In comparison, a system composed of 384 Gaudi2 chips completed the same benchmark in 311 minutes. Making the same assumption, a single Gaudi2 chip would take about 1,990 hours to finish the job. The H100, then, is roughly three times as fast as Gaudi2. Gaudi2 will receive a software update later this year that will enable faster 8-bit floating point calculations, which should close that gap a bit.
For a company looking to build out a cluster to train AI models or rent one from a cloud computing provider, performance per dollar is just as important as total performance. While the price of a Gaudi2 chip is hard to pin down, Intel made a point to mention the value proposition in the press release announcing the benchmark results:
The accelerator's MLPerf-validated performance on GPT-3, computer vision and natural language models, plus upcoming software advances make Gaudi2 an extremely compelling price/performance alternative to Nvidia's H100.

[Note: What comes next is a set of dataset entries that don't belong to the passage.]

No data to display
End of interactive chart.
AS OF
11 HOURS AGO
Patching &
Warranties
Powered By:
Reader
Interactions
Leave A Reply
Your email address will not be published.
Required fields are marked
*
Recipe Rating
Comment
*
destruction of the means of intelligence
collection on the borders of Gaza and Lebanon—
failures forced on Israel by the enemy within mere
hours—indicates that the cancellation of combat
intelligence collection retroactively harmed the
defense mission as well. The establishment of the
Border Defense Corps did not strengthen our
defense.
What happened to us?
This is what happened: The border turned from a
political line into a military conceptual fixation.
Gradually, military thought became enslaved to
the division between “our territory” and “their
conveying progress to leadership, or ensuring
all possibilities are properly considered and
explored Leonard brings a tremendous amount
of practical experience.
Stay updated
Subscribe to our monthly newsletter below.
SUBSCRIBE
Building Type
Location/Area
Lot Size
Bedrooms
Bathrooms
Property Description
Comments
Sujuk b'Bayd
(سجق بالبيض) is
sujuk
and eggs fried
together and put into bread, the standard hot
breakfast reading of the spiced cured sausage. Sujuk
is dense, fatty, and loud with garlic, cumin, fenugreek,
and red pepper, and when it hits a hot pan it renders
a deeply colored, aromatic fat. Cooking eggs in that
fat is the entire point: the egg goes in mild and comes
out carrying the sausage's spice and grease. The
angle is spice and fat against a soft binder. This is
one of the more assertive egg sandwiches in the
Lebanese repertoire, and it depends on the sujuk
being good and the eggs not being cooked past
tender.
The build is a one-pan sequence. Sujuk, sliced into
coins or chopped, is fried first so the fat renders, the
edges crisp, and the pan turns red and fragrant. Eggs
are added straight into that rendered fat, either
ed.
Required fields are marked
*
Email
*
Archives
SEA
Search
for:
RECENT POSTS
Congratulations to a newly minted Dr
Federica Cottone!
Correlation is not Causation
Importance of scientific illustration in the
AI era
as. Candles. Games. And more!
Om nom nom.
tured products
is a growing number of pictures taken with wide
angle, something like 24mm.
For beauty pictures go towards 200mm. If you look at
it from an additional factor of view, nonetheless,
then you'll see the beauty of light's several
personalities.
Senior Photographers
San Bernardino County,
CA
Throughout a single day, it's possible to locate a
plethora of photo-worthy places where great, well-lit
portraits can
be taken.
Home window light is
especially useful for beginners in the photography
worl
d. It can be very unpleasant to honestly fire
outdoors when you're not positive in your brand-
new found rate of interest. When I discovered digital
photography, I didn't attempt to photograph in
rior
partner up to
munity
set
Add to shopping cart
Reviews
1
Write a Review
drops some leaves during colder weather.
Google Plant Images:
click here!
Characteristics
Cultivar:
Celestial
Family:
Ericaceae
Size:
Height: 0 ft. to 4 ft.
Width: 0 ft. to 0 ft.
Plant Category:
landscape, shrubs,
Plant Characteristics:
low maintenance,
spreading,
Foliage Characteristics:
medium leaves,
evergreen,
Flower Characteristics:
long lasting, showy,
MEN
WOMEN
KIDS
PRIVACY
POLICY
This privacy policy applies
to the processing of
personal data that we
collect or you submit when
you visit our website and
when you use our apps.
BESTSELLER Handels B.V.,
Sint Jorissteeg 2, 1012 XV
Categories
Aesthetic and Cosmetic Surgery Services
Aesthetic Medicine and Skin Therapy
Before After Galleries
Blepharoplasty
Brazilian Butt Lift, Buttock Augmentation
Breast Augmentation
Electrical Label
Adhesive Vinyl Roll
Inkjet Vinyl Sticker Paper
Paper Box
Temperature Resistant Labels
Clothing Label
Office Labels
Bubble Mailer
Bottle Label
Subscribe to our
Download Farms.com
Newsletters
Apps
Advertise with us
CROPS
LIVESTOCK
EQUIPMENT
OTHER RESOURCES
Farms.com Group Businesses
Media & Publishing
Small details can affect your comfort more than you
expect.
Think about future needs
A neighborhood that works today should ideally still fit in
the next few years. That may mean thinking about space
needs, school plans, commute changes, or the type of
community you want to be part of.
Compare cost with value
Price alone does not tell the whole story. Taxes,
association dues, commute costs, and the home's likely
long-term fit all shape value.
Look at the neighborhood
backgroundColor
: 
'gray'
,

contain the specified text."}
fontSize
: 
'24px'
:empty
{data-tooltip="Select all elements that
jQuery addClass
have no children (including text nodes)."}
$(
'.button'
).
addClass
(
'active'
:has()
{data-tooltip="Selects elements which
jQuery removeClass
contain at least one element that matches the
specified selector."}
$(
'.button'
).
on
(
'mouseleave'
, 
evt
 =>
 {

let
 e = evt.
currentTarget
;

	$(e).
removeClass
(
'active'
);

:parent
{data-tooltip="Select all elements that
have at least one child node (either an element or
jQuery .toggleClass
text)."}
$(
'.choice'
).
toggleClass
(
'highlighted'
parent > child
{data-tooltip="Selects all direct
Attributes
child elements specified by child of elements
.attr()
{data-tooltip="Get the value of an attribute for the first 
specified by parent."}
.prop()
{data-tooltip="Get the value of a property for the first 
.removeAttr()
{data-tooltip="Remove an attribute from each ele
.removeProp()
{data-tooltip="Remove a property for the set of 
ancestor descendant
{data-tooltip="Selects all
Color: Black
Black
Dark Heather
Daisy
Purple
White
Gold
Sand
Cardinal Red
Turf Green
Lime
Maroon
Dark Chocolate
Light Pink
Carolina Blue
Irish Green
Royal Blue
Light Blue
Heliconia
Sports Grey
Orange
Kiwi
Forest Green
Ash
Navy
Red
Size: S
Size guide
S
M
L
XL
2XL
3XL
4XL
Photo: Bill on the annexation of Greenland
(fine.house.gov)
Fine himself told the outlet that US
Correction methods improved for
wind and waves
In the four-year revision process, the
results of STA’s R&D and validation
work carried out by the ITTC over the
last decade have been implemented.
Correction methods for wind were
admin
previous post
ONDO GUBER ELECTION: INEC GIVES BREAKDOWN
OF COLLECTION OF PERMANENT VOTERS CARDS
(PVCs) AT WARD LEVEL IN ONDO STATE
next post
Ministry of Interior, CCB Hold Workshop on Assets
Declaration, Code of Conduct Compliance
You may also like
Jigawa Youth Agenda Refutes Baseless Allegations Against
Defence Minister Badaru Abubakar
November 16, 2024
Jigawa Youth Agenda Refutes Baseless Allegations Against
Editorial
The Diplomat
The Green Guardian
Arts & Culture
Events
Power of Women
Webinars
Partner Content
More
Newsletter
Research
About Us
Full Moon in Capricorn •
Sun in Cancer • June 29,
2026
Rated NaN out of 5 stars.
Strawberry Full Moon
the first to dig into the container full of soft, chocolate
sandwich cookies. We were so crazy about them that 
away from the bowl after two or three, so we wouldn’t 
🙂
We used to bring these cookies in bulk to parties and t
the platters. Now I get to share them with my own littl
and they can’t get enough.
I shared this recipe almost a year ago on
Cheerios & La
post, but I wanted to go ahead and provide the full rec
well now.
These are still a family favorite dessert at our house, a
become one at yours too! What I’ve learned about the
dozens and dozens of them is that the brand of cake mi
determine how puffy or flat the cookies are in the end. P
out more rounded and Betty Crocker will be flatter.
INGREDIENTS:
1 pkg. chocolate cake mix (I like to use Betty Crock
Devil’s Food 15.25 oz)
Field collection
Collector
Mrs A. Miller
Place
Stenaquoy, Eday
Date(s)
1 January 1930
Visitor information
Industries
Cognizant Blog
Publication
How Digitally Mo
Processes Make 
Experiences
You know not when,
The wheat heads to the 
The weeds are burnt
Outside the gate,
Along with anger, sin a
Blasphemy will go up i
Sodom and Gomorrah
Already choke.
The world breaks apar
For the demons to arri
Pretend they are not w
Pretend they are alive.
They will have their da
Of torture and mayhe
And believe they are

Intel can win in multiple ways
Beyond Gaudi chips from Habana, Intel has a few other ways it can benefit from the boom in AI demand. For AI inference, which is less compute-intensive than AI training, the company's latest Sapphire Rapids data center CPUs feature built-in AI accelerators. Intel also sells data center GPUs, and tens of thousands of these chips are powering the Aurora supercomputer at Argonne National Laboratory.
Intel is also working to build out its own foundry business, and it's aggressively launching new manufacturing nodes as it races to regain its manufacturing edge over Taiwan Semiconductor Manufacturing Company (TSMC). While this effort will take years to pay off, if Intel does manage to leapfrog the rest of the foundry industry, the company could win orders to manufacture AI chips for other companies down the road.
NVIDIA's data center GPUs are the fastest AI chips available, but don't count out Intel and its Gaudi family of chips. By offering a potentially better value proposition than NVIDIA, Intel could find plenty of new customers as the AI boom continues.